Oda al termómetro

Prefiero la confimarción de que tengo gripe a la sospecha de que he gripado, me vine abajo o soy un cenizo

Me hallo entre los más exentos de la pasión de la tristeza. Ni me gusta ni la estimo, aunque el mundo se haya dedicado como por acuerdo previo a honrarla con un favor particular. Visten con ella la sabiduría, la virtud, la conciencia -estúpido y horrible ornamento-. Con más propiedad los italianos han utilizado su nombre para bautizar la malicia [En italiano se dicen casi igual: "tristizia", tristeza, y "tristezza", malicia.]. Es, en efecto, una cualidad siempre nociva, siempre insensata. Esto, en tan buena prosa, es de Montaigne, aunque va sin comillas porque, de haberlo sabido escribir, lo diría mío, tan exactamente lo siento. Y, sin embargo, llevo triste un día y medio.

La cosa me sorprendía sobremanera, hasta que, al final, me he puesto el termómetro. Tengo fiebre. A otros la gripe les avisa con un dolor de huesos o ciertos escalofríos. Mi primer síntoma es una tristeza vaga, divagatoria, extravagante.

Saber que era la fiebre me ha producido un inmenso alivio. Alain nos insta en uno de sus textos más útiles a "buscar el alfiler". Cuenta que cuando un bebé se echa a llorar como un descosido, los padres se ponen a pensar si es el carácter heredado de la suegra o si son las bajas presiones o alguna alergia, hasta que al final aparece el alfiler que le pinchaba. Nos invita el pensador francés a buscar siempre la razón verdadera de nuestra incomodidad, enfado o irritación.

Así es. No baja la fiebre, pero sí la visión negra, que ya no tengo, porque sé por qué la tengo. Me parece que fue Simone Weil la que prefería decir "estoy triste" en vez de "este paisaje es feo". ¿Qué culpa tiene el paisaje de nuestro malestar que nos hace verlo espantoso?
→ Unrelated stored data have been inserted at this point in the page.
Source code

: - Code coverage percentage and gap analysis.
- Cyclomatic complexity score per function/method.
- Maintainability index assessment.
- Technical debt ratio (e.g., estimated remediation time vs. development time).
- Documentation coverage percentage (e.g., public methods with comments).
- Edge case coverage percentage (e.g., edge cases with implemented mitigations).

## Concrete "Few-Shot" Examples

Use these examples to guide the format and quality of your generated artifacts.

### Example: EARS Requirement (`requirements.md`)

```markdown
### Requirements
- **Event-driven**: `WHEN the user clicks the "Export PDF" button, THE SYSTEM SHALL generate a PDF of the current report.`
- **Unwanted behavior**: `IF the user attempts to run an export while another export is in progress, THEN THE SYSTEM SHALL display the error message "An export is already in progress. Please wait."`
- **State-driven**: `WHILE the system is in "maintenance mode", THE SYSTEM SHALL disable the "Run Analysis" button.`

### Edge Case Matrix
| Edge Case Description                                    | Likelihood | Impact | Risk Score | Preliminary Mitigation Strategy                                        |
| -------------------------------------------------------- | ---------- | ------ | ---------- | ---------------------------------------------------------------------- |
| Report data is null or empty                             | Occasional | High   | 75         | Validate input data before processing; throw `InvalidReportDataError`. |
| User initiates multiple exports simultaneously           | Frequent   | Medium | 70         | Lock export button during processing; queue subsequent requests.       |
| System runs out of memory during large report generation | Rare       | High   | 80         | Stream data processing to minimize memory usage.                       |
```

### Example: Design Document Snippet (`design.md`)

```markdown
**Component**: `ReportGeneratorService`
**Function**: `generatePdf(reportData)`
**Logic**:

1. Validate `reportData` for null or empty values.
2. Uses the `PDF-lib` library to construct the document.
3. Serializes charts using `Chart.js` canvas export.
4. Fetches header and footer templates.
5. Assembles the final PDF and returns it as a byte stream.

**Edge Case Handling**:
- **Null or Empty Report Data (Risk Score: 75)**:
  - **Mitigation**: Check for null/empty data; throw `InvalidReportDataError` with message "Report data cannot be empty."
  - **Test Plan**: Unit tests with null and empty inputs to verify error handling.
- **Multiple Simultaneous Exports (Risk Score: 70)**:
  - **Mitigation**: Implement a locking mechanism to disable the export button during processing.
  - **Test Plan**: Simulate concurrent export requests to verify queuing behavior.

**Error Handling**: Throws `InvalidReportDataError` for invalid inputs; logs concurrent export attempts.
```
Yo estoy todavía mejor: no sólo sé qué le pasaba al paisaje, sino que sé que tampoco mi tristeza es verdadera, sino un síntoma de un virus.

Qué fácil entender ahora lo que quería decir Chesterton: "Lo más poético, más que las flores y las estrellas, es no estar enfermo". O, en su defecto, tener unas décimas de fiebre, y saberlo. En la cama, leo a Wallace Stegner y detecto frases que sólo se pueden escribir con una salud apabullante: "Unas vacas pardas, hermosas como ciervos, miran con ojos de Juno". Hoy no puedo salir al campo, pero, oyendo las risas de mis hijos y de mi mujer (que se mondan de mi hipocondría), estoy realmente en la gloria. Antes de despotricar de la vida o del mundo, hagamos caso a Alain. Pongámonos el termómetro.